Aim of the task:
Copy out the Nick Dean biography word for word, from "Nicholas Grant Dean" up to and including "Los Angeles, California.".

Passage given:
↓↓↓
Nicholas Grant Dean (born July 12, 1996), better known by his stage name Nick Dean, is an alternative-pop singer-songwriter/producer, photographer and filmmaker based in Los Angeles, California.

Early life

At the age of 5, Nick Dean's parents moved the family to the small, rural farming village of Vernègues, France where Nick spent his childhood. During their years abroad, Nick traveled extensively across North Africa, Central America and Asia, where his mother laid the foundation for a humanitarian organization she would later create. At the age of 11,
Nick Dean and his family relocated to Rochester, New York. While being homeschooled on the road, Nick joined his family on a four-month humanitarian journey through Southeast Asia where he taught himself to ride a motorcycle, strapped his guitar to his back, and played for audiences in orphanages, hill tribes, rural schools and bars in northern Thailand, Cambodia, Laos, and Vietnam.
↑↑↑
Information supplied:
↓↓↓
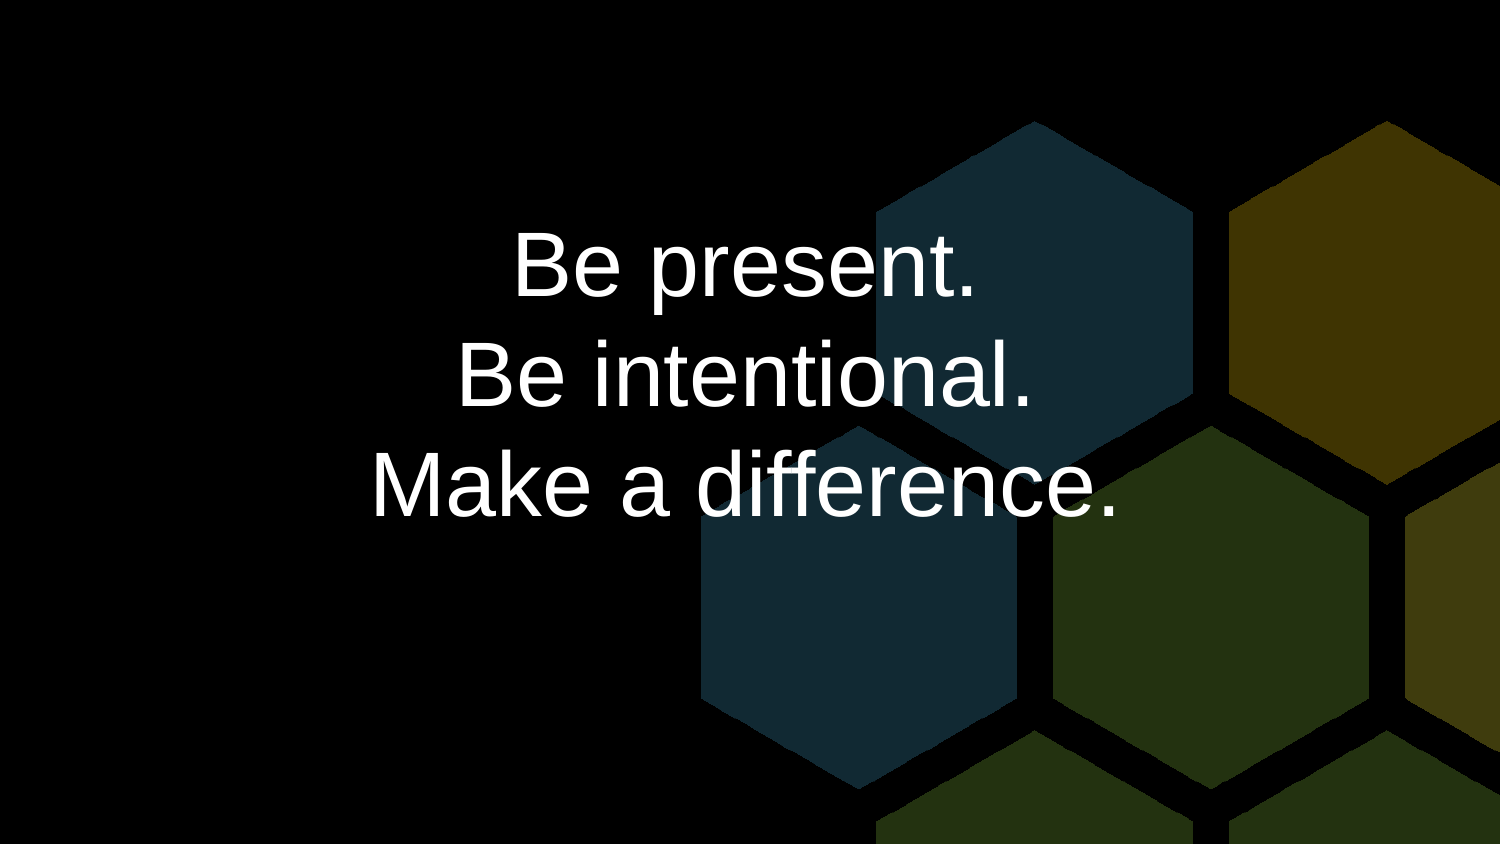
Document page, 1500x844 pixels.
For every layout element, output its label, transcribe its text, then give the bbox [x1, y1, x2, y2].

picture [0, 0, 1500, 844]
title Be present. Be intentional. Make a difference. [47, 212, 1445, 550]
↑↑↑
Solution:
Nicholas Grant Dean (born July 12, 1996), better known by his stage name Nick Dean, is an alternative-pop singer-songwriter/producer, photographer and filmmaker based in Los Angeles, California.